"We, like other news organisations today, rely on our writers to submit factually accurate material. "This is not a suicide note. It's a neighbor saying "Newsweek? Oh, they died years ago. Be nice if somebody went in and cleaned the place out. Smell's not as bad as it used to be."
Kind of makes my whole media criticism project a bit rough, doesn't it? Rather than shaming their employers into enforcing standards, they'll just cut loose anybody that gets too hot to handle & ignore the rest.
Twain wept. Mencken drank.
The Rolled Up Newspaper wishes Megan McArdle a happy few months, fun & pratfalls, before the joint closes.
Update: Newsweek has collected the responses. They only found 2 supporters, and they're pretty lame. No hint yet that they're going to do the right thing - have every copy mulched.
"We, like other news organisations today, rely on our writers to submit factually accurate material. "
It's not working out so well for the Washington Post, either.
"Not intended to be a factual statement" is no longer the Get Out Of Jail Free card it used to be?
Jeez, you people...
Hey, comments! Awesome.
I'm looking forward to seeing how other magazines react to the allegation that nobody else has a fact checking department, either.

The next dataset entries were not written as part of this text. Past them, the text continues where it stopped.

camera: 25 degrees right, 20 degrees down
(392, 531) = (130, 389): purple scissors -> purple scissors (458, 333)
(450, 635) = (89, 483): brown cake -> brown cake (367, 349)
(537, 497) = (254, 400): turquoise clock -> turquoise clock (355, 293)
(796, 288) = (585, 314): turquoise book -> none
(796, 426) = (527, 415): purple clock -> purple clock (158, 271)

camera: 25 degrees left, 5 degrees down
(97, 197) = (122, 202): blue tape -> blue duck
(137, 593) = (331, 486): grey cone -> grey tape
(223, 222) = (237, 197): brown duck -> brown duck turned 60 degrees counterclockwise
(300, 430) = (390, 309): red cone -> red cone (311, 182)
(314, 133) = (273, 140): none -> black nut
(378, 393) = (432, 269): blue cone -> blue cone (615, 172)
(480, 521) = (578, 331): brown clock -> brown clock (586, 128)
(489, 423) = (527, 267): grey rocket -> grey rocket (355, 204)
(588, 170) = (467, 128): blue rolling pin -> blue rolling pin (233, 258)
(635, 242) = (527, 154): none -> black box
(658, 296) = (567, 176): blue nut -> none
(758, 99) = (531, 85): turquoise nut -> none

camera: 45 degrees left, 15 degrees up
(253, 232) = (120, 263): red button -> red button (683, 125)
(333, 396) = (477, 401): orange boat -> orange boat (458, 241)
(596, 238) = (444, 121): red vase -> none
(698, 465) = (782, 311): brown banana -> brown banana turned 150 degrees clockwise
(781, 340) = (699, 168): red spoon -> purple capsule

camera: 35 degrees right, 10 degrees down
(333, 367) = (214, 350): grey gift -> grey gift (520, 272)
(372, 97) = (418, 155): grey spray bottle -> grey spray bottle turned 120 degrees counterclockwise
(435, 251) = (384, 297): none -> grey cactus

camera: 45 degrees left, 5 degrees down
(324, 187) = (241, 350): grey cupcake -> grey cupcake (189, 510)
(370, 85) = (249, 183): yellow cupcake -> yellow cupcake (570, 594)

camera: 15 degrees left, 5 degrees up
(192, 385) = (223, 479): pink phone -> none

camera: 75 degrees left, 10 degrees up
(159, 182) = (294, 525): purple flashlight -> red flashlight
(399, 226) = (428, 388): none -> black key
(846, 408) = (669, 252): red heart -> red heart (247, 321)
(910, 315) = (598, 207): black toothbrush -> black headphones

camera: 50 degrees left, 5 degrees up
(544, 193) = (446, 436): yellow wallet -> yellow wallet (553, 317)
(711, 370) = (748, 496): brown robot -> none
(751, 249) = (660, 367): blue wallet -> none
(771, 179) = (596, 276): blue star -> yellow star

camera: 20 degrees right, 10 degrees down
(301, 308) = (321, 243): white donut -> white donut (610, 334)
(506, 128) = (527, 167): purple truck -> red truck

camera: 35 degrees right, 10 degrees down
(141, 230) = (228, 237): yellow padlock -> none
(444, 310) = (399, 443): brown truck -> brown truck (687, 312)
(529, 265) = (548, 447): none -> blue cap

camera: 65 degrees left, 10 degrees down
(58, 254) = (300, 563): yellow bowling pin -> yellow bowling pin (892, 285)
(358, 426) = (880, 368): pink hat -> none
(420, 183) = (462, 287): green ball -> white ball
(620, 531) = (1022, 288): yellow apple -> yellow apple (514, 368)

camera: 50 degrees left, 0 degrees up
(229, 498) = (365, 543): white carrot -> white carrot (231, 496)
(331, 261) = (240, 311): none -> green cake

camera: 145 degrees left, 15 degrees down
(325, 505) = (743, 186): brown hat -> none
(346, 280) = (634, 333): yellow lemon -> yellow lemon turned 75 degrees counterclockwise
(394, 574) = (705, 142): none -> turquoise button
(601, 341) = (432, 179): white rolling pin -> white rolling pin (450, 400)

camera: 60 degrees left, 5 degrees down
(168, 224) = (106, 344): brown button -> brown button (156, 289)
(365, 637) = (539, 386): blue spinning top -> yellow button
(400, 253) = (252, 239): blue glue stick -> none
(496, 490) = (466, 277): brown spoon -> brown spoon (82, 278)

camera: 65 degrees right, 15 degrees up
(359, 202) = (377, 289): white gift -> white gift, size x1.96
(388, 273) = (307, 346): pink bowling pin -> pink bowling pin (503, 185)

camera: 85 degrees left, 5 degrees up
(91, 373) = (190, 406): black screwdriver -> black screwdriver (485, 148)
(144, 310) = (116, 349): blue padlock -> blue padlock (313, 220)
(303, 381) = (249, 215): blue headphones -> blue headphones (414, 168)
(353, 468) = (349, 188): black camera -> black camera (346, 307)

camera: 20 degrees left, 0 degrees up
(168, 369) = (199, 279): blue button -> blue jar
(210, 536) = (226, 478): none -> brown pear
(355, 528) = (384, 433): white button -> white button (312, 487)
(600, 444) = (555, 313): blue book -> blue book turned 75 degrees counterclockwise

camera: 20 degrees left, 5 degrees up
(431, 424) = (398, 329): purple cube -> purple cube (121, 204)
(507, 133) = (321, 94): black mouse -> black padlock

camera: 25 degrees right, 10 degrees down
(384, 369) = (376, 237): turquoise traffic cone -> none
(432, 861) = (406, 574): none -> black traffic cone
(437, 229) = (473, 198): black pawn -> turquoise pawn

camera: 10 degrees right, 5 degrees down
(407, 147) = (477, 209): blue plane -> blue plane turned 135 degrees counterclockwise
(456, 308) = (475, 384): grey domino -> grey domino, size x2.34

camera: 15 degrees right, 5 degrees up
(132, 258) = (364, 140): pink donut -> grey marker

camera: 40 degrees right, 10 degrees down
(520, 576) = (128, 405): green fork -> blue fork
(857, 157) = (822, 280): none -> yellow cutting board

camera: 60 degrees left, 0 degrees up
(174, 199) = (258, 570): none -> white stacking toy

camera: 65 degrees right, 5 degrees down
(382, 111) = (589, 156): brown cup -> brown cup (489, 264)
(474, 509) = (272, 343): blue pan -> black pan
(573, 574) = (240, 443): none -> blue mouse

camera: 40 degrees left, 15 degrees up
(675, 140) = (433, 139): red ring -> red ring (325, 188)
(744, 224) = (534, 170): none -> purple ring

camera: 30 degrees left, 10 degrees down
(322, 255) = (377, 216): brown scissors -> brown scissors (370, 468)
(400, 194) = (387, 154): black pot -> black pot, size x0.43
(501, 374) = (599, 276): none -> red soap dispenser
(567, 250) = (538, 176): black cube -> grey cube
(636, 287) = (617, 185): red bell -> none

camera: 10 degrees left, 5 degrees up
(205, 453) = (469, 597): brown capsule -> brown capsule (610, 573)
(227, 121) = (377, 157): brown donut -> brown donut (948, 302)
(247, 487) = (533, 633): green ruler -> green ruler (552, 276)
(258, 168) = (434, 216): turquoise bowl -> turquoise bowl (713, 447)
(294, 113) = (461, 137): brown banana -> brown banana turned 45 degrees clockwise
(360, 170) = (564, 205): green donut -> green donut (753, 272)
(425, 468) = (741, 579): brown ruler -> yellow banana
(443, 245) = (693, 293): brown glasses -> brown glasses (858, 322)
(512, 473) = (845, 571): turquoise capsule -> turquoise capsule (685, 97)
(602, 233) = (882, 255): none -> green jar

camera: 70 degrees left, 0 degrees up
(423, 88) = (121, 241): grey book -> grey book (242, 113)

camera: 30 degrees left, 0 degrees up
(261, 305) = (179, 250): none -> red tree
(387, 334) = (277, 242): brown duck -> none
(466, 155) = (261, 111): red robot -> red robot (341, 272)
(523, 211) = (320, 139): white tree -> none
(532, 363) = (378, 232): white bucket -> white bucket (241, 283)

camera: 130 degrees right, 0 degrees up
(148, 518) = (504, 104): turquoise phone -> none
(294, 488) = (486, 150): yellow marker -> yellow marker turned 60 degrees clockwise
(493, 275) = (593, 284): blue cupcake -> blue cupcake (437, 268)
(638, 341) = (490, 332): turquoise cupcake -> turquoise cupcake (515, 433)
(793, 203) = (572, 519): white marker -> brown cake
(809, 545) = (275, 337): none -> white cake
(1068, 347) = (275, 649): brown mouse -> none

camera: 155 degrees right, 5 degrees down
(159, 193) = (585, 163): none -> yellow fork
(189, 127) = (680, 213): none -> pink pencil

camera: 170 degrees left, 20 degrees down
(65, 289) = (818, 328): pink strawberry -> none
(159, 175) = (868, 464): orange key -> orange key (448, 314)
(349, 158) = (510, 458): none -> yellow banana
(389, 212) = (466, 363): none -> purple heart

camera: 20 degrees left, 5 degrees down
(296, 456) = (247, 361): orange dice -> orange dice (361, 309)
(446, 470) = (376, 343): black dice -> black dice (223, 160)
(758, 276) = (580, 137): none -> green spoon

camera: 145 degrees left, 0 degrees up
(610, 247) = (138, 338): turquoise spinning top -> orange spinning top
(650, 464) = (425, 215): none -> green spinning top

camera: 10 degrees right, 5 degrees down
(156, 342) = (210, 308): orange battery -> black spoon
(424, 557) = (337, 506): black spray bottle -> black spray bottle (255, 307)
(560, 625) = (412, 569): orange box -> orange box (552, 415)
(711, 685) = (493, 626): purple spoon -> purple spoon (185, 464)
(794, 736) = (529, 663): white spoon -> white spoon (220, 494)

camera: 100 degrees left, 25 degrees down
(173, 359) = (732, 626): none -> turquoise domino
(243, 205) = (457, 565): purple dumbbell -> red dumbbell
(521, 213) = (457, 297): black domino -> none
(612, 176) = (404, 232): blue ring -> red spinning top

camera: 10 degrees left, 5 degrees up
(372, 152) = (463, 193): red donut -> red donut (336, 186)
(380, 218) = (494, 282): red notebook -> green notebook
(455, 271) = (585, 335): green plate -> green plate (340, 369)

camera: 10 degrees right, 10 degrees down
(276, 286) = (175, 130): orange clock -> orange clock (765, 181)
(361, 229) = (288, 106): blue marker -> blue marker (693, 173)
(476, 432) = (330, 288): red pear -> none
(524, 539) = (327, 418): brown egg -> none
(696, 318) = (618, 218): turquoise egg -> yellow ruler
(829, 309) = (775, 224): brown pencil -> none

"nobody else has a fact checking department, either. "
Reminds me of grocery chains advertising that they would double any other chain's coupons and then all of them neglecting to print any coupons of their own.
Did you read Coates' discription of the Atlantic's fact-checking?
I'm not convinced this actually is the trend. I'd be shocked if Esquire, GQ, ESPN, Elle, Marie Claire etc. didn't fact-check their features. It would be a really bad idea for us to adopt the book publishing world's culture of passing the buck.
Having seen Nina & Jane on Project Runway, I'm damn sure Marie Claire has zero tolerance.